"Gerakan Peduli Koin” Upaya BI tangani Penukaran

Diterbitkan oleh pada Kamis, 1 September 2016 21:56 WIB dengan kategori Bisnis dan sudah 1.021 kali ditampilkan


MAKASSAR, -- Dalam sepuluh tahun terakhir, Bank Indonesia telah mengeluarkan uang logam/koin sekitar Rp.6 triliun, namun kenyataanya yang kembali ke BI hanya Rp. 900 miliar atau 16%, dengan tren yang semakin menurun.

Sementara itu, di Sulawesi Selatan uang koin yang beredar mencapai Rp.15 miliar selama tahun 2015, namun lagi hanya kembali ke BI hanya Rp. 46 juta atau 0,3%. Pada tahun 2016 (s.d. Juli).

BI telah mengedarkan uang koin sebesar Rp. 11 miliar untuk memenuhi kebutuhan masyarakat, namun yang kembali ke BI hanya Rp. 7 juta (0,06%). Ungkap Wiwik Sisto Widayat dalan konfrensi pers kamis (01/09/2016) di menara bosowa lantai 11 Makassar.

Perkembangan tersebut mengindikasikan masyarakat yang cenderung untuk " menyimpan' uang koin karena tidak menggunakannya untuk bertransaksi, sehingga perputaran uang koin di masyarakat menjadi kurang banyak, paparnya.

Hal ini mengakibatkan kebutuhan akan uang koin terus meningkat, karena sebagian masyarakat (khususnya pelaku usaha di Jenis usaha tertentu) masih membutuhkan uang koin untuk bertransaksi.
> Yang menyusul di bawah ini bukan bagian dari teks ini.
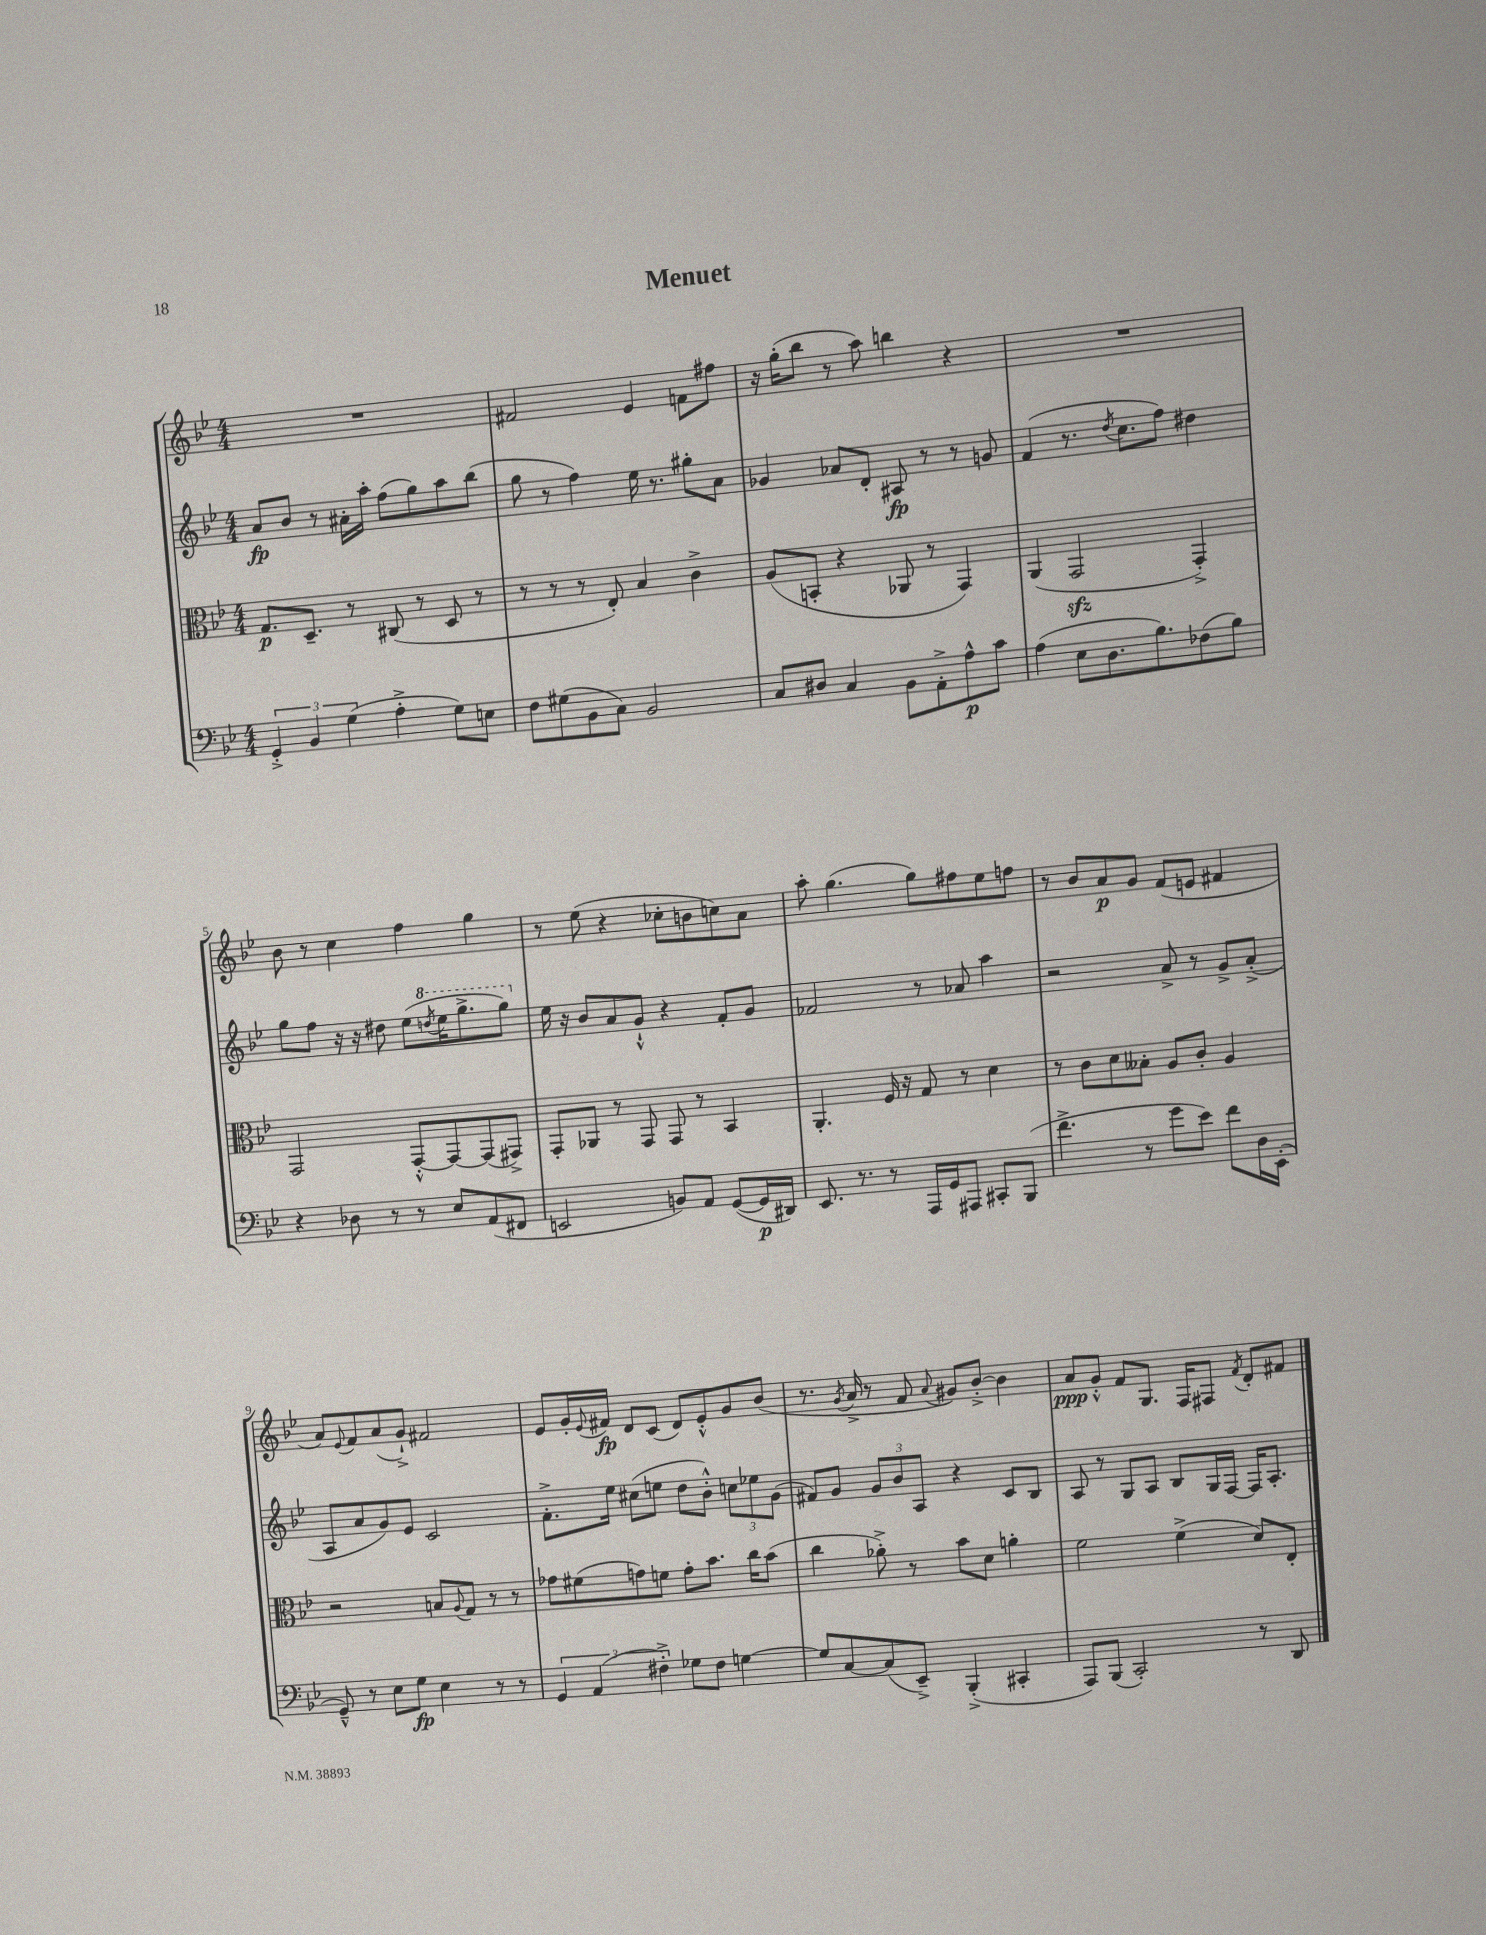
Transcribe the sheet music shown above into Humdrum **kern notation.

**kern	**kern	**kern	**kern
*staff4	*staff3	*staff2	*staff1
*clefF4	*clefC3	*clefG2	*clefG2
*k[b-e-]	*k[b-e-]	*k[b-e-]	*k[b-e-]
*M4/4	*M4/4	*M4/4	*M4/4
6GG'^	8.G	8a	1r
.	.	8b-	.
6BB-	.	.	.
.	8.D~	.	.
.	.	8r	.
(6G	.	.	.
.	8r	16a#'	.
.	.	16aa'	.
4A'^	(8C#	(8ff	.
.	8r	8gg)	.
8G)	8D	8aa	.
8E	8r	(8bb-	.
=	=	=	=
8F	8r	8gg	2f#
(8G#	8r	8r	.
8BB-	8r	4ff)	.
8C)	8E-')	.	.
2BB-	4B-	16ee-	4e-
.	.	8.r	.
.	4c^	8gg#'	8f
.	.	8a	8ff#
=	=	=	=
8C	(8A	4g-	16r
.	.	.	(16gg'
8D#	8BB'	.	8bb-
4C	4r	8a-	8r
.	.	8d'	8aa)
8BB-	8AA-	8A#	4bb
8AA'^	8r	8r	.
8A^^	4GG)	8r	4r
8c	.	8g	.
=	=	=	=
(4A	(4AA	(4f	1r
8E-	2GG	8.r	.
8.D	.	.	.
.	.	8qdd	.
.	.	8.cc	.
8.B-)	.	.	.
.	.	8ff)	.
(8F-	4GG'^)	4dd#	.
8B-)	.	.	.
=	=	=	=
4r	2GG	8gg	8b-
.	.	8ff	8r
8D-	.	16r	4cc
.	.	16r	.
8r	.	8dd#	.
8r	[8GG'^^	(8ee-	4ff
.	.	8qddd	.
8E-	8GG_	16eee-	.
.	.	8.ggg^	.
(8AA	(8GG]	.	4gg
8FF#	8GG#^)	8ggg)	.
=	=	=	=
2EE	8GG'	16ee-	8r
.	.	16r	.
.	8AA-	8b-	(8ee-
.	8r	8a	4r
.	8GG	8g`^^	.
8BB)	8GG	4r	8cc-'
8AA	8r	.	8b
([8GG	4BB-	8f'	8cc)
16GG]	.	8g	8a
16DD#)	.	.	.
=	=	=	=
8.EE-	4.AA'	2f-	8aa'
.	.	.	(4.gg
8.r	.	.	.
8r	16F	.	.
.	16r	.	.
16AAA	8G	8r	8gg)
16GG	.	.	.
8AAA#	8r	8a-	8ff#
8CC#'	4d	4aa	8ee-
(8BBB-	.	.	8ff
=	=	=	=
4.f^	8r	2r	8r
.	8c	.	8b-
.	8d	.	8a
8r	8B--'	.	8g
8g	8A	8a^	(8f
8e-)	8c'	8r	8e
8f	4A	8g^	4f#
16D	.	(8a'^	.
(16EE-'	.	.	.
=	=	=	=
8GG~^^)	2r	8A	8a)
.	.	.	8qqe-
8r	.	8a	8f
8E-	.	8g)	(8a
8G	.	8e-	8g`^)
4E-	8B	2c	2f#
.	8qqA	.	.
.	8G	.	.
8r	8r	.	.
8r	8r	.	.
=	=	=	=
6GG	8g-	8.f'^	8e-
.	(8f#	.	16g'
(6AA	.	.	.
.	.	.	8qqe-
.	.	16ee-	16f#
.	8g)	(8cc#	8d
6F#'^)	.	.	.
.	8f	8ee	(8c
8G-	8g'	8dd	8d)
8F#	8.b-	8b-'^^)	8e-'^^
[4G	.	12cc	8g
.	16cc	.	.
.	.	12ee-	.
.	(8b-	.	(8b-
.	.	(12g	.
=	=	=	=
8G]	4cc	8f#)	8.r
[8C	.	8g	.
.	.	.	8qg
.	.	.	16a^
(8C]	8a-'^)	12g	8r
.	.	12b-	.
8EE-~^)	8r	.	8f
.	.	12A	.
.	.	.	8qqa
(4BBB-'^	8b-	4r	8g#)
.	8d	.	[8b-'^
4CC#'	4a'	8c	4b-]
.	.	8B-	.
=	=	=	=
8AAA)	2f	8A	8a
(8BBB-	.	8r	8g'^^
2CC')	.	8G	8f
.	.	8A	8.G
.	(4f^	8B-	.
.	.	.	16F
.	.	16G	8F#
.	.	[16F	.
.	.	.	8qf
8r	8d)	16F]	8d'
.	.	8.A'	.
8DD	8E-'	.	8f#
==	==	==	==
*-	*-	*-	*-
Kondisi inilah yang menjadi perhatian Bank Indonesia, sehingga akan menyelenggarakan kegiatan Gerakan "Peduli Koin Nasional” di berbagai provinsi di Indonesia.

Lebih lanjut Wiwik Sisto Widayat mengatakan bahwa kegiatan ini bertujuan untuk meningkatkan kepedulian masyarakat dalam penggunaan uang koin sebagai alat pembayaran yang sah dan meningkatkan efektivitas uang koin yang mempunyai nilai sama dengan uang kertas sebagai alat tukar dalam bertransaksi.

Kami juga menghimbau para pedagang/peritel untuk memiliki budaya yang sama dan bertanggung jawab dalam memberikan hak konsumen berupa pengembalian dalam bentuk uang, bukan bentuk lainnya saat bertransaksi. Ungkapnya.

Untuk menyukseskan Gerakan Peduli Koin tersebut, kami juga mengajak perbankan untuk ikut serta dalam kegiatan ini dan melayani masyarakat yang akan menukarkan uang koin.

Gerakan Peduli Koin di Sulsel akan dilaksanakan di Anjungan Pantai Losari Makassar pada hari Minggu, 4 September 2016. Acara ini terbuka bagi seluruh masyarakat di Sulsel dan tidak dipungut biaya atau gratis.

Kami mengharapkan masyarakat yang memiliki uang koin yang tercecer, dibiarkan atau mungkin dianggap tidak berharga untuk hadir dalam acara tersebut dan menukarkan uang koinnya di stand Bank Indonesia, mulai pukul 06.30 s.d. 13.00 WITA.

Untuk memudahkan dan mempercepat penukaran, uang koin yang akan ditukarkan agar dikumpulkan dan ditata sesuai pecahannya, serta tidak perlu diisolasi.